The input →
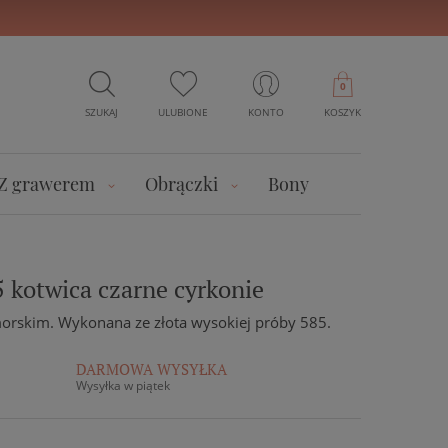
0
SZUKAJ
ULUBIONE
KONTO
KOSZYK
Z grawerem
Obrączki
Bony
 kotwica czarne cyrkonie
orskim. Wykonana ze złota wysokiej próby 585.
DARMOWA WYSYŁKA
Wysyłka w piątek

Assigned task → Give the text lines from all the records above as a Markdown table with the columns Row and Text. Number each line in Row and put the line itself in Text, skipping blank lines and leaving the pictures out.

Solution to this problem →
| Row | Text |
|---|---|
| 1 | 0 |
| 2 | SZUKAJ |
| 3 | ULUBIONE |
| 4 | KONTO |
| 5 | KOSZYK |
| 6 | Z grawerem |
| 7 | Obrączki |
| 8 | Bony |
| 9 |  kotwica czarne cyrkonie |
| 10 | orskim. Wykonana ze złota wysokiej próby 585. |
| 11 | DARMOWA WYSYŁKA |
| 12 | Wysyłka w piątek |